Regardless of type, every loan – and its conditions for repayment – is governed by state and federal guidelines to protect consumers from unsavory practices like excessive interest rates. In addition, loan length and default terms should be clearly detailed to avoid confusion or potential legal action.
In case of default, terms of collection of the outstanding debt should clearly specify the costs involved in collecting upon the debt. This also applies to parties of promissory notes as well.
If you are in need of money for an essential item or to help make your life more manageable, it’s a good thing to familiarize yourself with the kinds of credit and loans that might be available to you and the sorts of terms you can expect.
Types of Credit
The two basic categories of consumer credit are open-end credit and closed-end credit. Open-end credit, also called revolving credit, requires monthly payments that are less than the total amount due.
Examples of revolving credit are credit card accounts and home equity lines of credit. In each case, consumers can use their credit while paying on their account balance.
Closed-end credit provides a fixed amount of money to finance a specific purpose for a specific period of time.

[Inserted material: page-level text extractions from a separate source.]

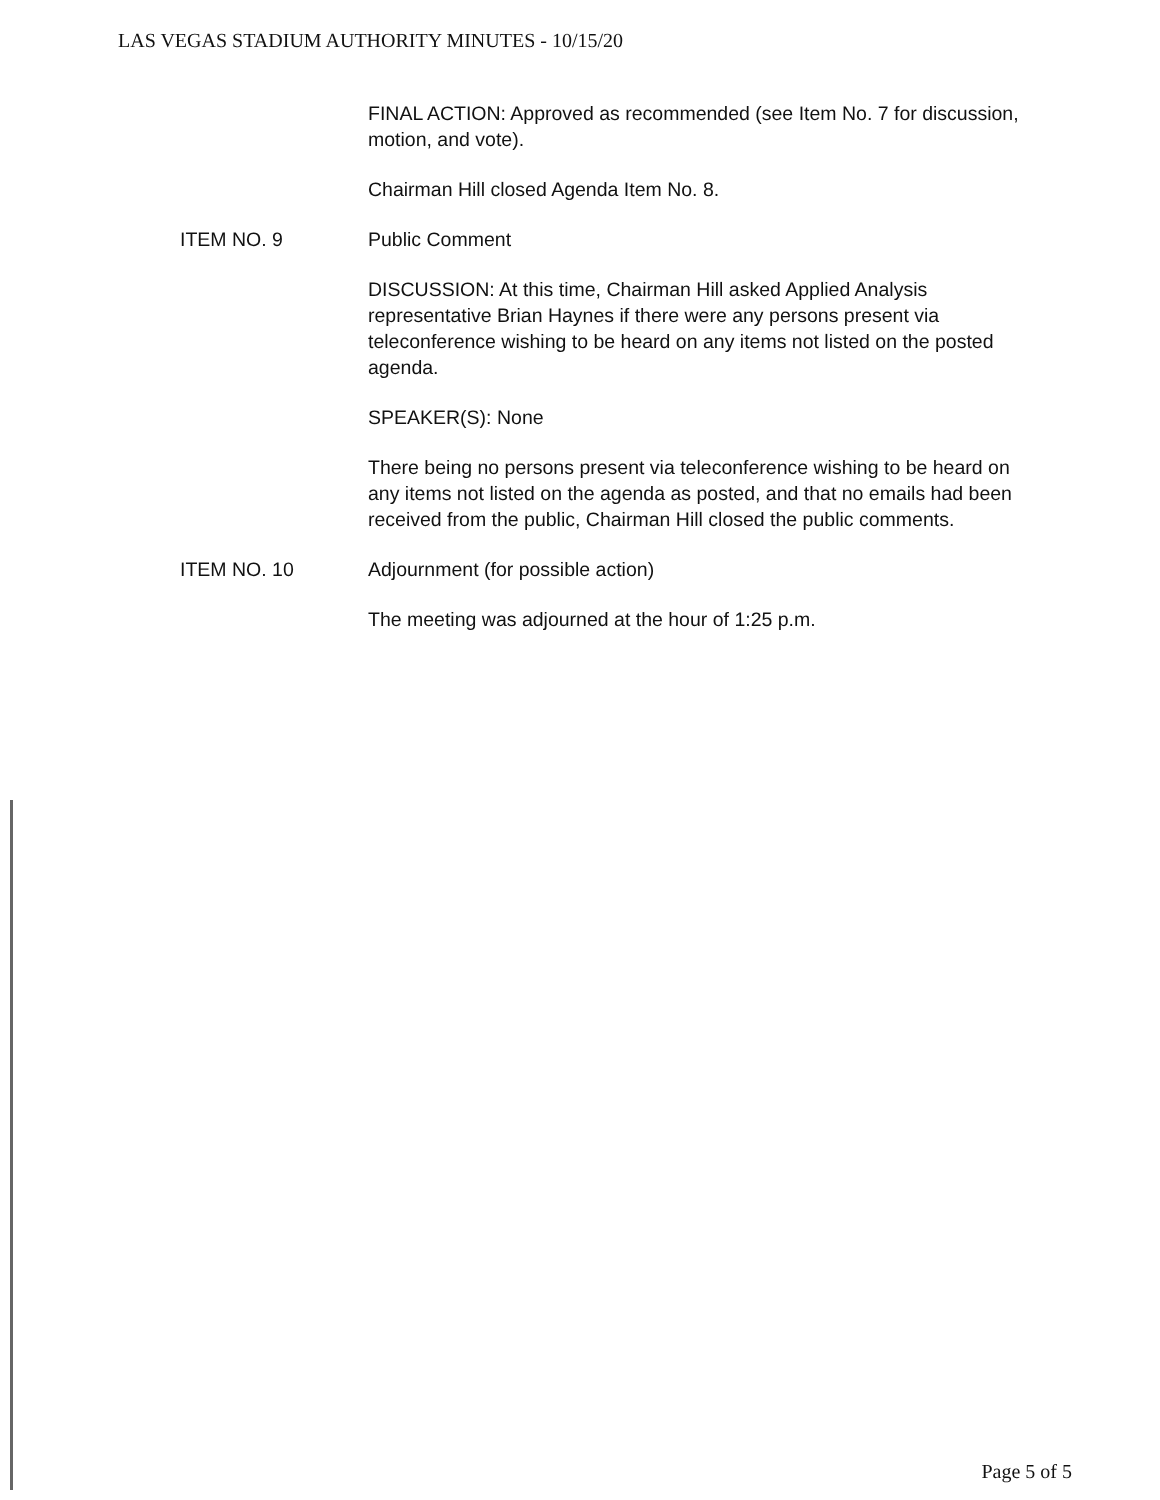LAS VEGAS STADIUM AUTHORITY MINUTES - 10/15/20
FINAL ACTION: Approved as recommended (see Item No. 7 for discussion, motion, and vote).
Chairman Hill closed Agenda Item No. 8.
ITEM NO. 9 Public Comment
DISCUSSION: At this time, Chairman Hill asked Applied Analysis representative Brian Haynes if there were any persons present via teleconference wishing to be heard on any items not listed on the posted agenda.
SPEAKER(S): None
There being no persons present via teleconference wishing to be heard on any items not listed on the agenda as posted, and that no emails had been received from the public, Chairman Hill closed the public comments.
ITEM NO. 10 Adjournment (for possible action)
The meeting was adjourned at the hour of 1:25 p.m.
Page 5 of 5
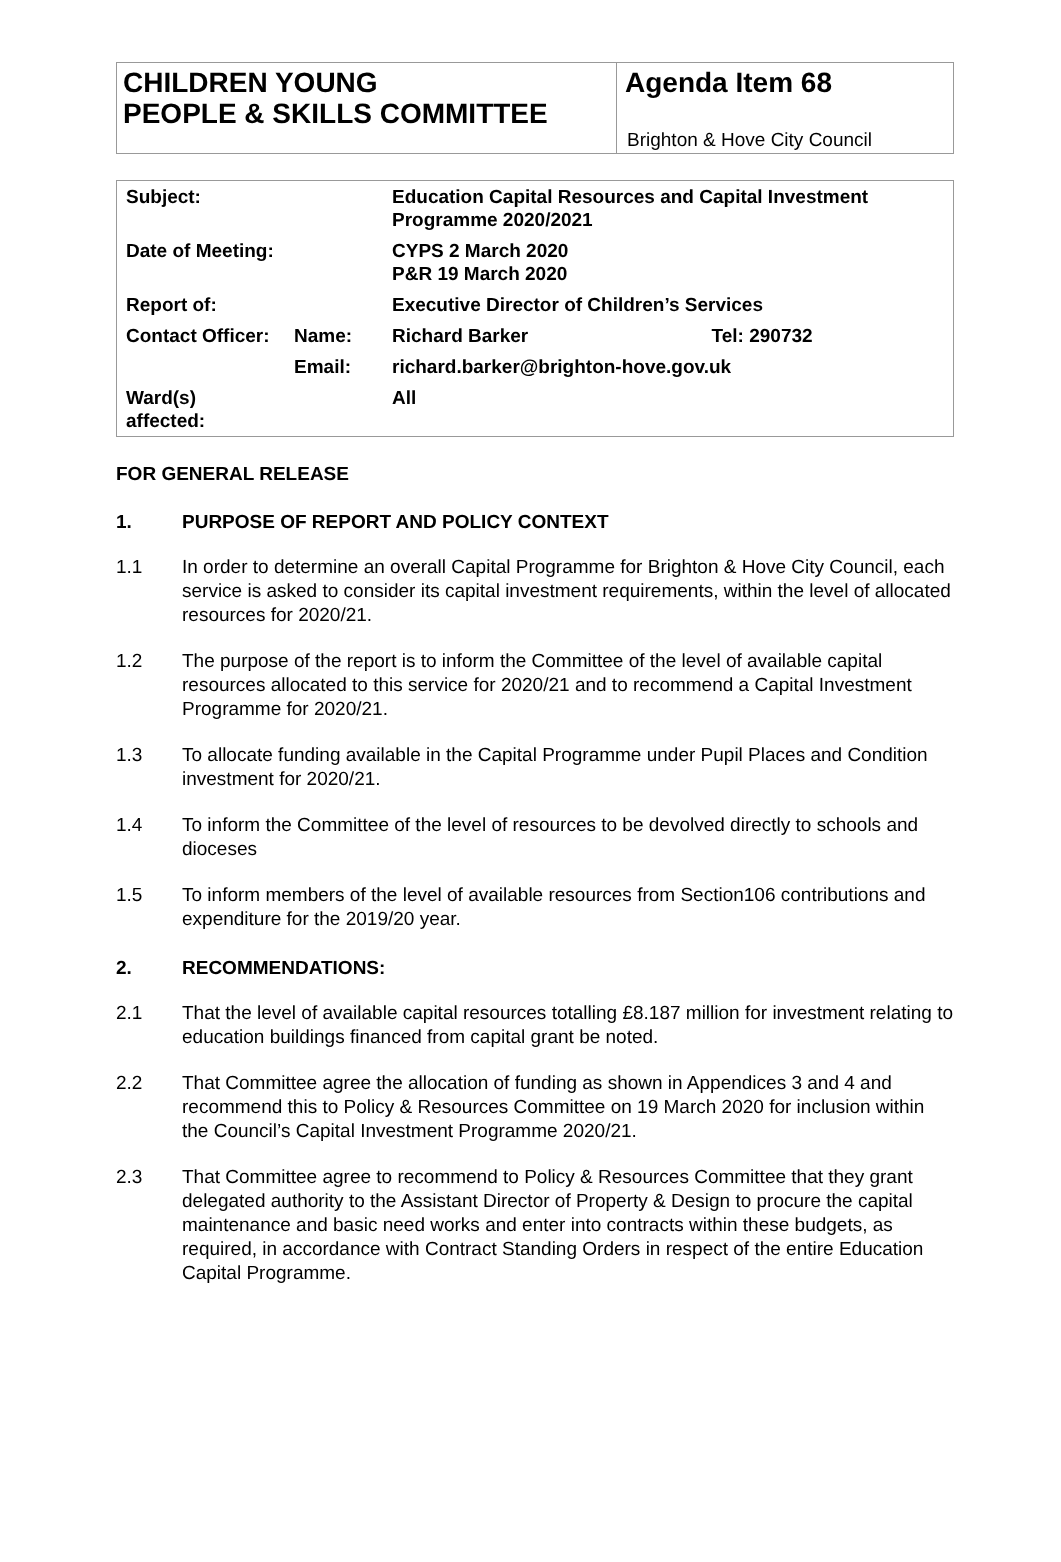CHILDREN YOUNG
PEOPLE & SKILLS COMMITTEE
Agenda Item 68
Brighton & Hove City Council
| Subject: | | Education Capital Resources and Capital Investment Programme 2020/2021 | |
| Date of Meeting: | | CYPS 2 March 2020 P&R 19 March 2020 | |
| Report of: | | Executive Director of Children’s Services | |
| Contact Officer: | Name: | Richard Barker | Tel: 290732 |
| | Email: | richard.barker@brighton-hove.gov.uk | |
| Ward(s) affected: | | All | |
FOR GENERAL RELEASE
1. PURPOSE OF REPORT AND POLICY CONTEXT
1.1 In order to determine an overall Capital Programme for Brighton & Hove City Council, each service is asked to consider its capital investment requirements, within the level of allocated resources for 2020/21.
1.2 The purpose of the report is to inform the Committee of the level of available capital resources allocated to this service for 2020/21 and to recommend a Capital Investment Programme for 2020/21.
1.3 To allocate funding available in the Capital Programme under Pupil Places and Condition investment for 2020/21.
1.4 To inform the Committee of the level of resources to be devolved directly to schools and dioceses
1.5 To inform members of the level of available resources from Section106 contributions and expenditure for the 2019/20 year.
2. RECOMMENDATIONS:
2.1 That the level of available capital resources totalling £8.187 million for investment relating to education buildings financed from capital grant be noted.
2.2 That Committee agree the allocation of funding as shown in Appendices 3 and 4 and recommend this to Policy & Resources Committee on 19 March 2020 for inclusion within the Council’s Capital Investment Programme 2020/21.
2.3 That Committee agree to recommend to Policy & Resources Committee that they grant delegated authority to the Assistant Director of Property & Design to procure the capital maintenance and basic need works and enter into contracts within these budgets, as required, in accordance with Contract Standing Orders in respect of the entire Education Capital Programme.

Examples of closed-end credit include:
- Car loans
- Appliance loans
- Payday loans
Types of Loans
Loan types vary because each loan has a specific intended use. They can vary by length of time, by how interest rates are calculated, by when payments are due and by a number of other variables.
Student loans are offered to college students and their families to help cover the cost of higher education. There are two main types of student loans: those offered by the federal government, and those offered by private lenders. Federally funded loans are better, as they typically come with lower interest rates and more borrower-friendly repayment terms.
Mortgages are loans distributed by banks to allow consumers to buy homes they can’t pay for upfront. A mortgage is tied to your home, meaning you risk foreclosure if you fall behind on loan payments. Mortgages have among the lowest interest rates of any loans.
Like mortgages, auto loans are tied to your property. They can help you afford a vehicle, but you risk losing the car if you miss payments. This type of loan may be distributed by a bank or by the car dealership directly. While loans from the dealership may be more convenient, they often cost more overall.
Personal loans can be used for any personal expenses and don’t have a designated purpose. This makes them an attractive option for people with outstanding debts, such as credit card debt, who want to reduce their interest rates by transferring balances. Like other loans, personal loan terms depend on your credit history.
Loans for Veterans
The Department of Veterans Affairs (VA) has lending programs available to veterans and their families. With a VA-backed home loan, money does not come directly from the administration. Instead, the VA acts as a co-signer and effectively vouches for you, helping you earn higher loan amounts with lower interest rates.
Small Business Loans
Small business loans are granted to entrepreneurs and aspiring entrepreneurs to help them start or expand a business. The best source of small business loans is the U.S. Small Business Administration (SBA), which offers a variety of loan types depending on each business’s needs.
Payday loans are short-term, high-interest loans designed to bridge the gap from one paycheck to the next. They are predominantly used by repeat borrowers living paycheck to paycheck. Because of the loans’ high costs, the government strongly discourages their use.
Borrowing from Retirement and Life Insurance
Those with retirement funds or life insurance plans may be eligible to borrow from their accounts. This option has the benefit that you are borrowing from yourself, making repayment much easier and less stressful. However, in some cases, failing to repay such a loan can result in tax consequences.
A consolidated loan is a loan meant to simplify your finances. It is a loan that pays off all or several of your other loans and debts, particularly credit card debt. It means fewer monthly payments and lower interest rates. Consolidated loans are typically in the form of second mortgages or personal loans.
Borrowing from Friends and Family
Borrowing money from friends and relatives is an informal type of loan. This isn’t always a good option, as it may strain a relationship. To protect both parties, it’s a good idea to sign a basic promissory note.
Whenever you decide to borrow money – whether it is to pay the bills or buy a luxury item – make sure you understand the agreement fully. Know what type of loan you’re receiving and whether it is tied to any of your belongings.
Also, familiarize yourself with your repayment terms: what your monthly obligation will be, how long you have to repay the loan and the consequences of missing a payment. If any part of the agreement is unclear to you, don’t hesitate to ask for clarifications or adjustments.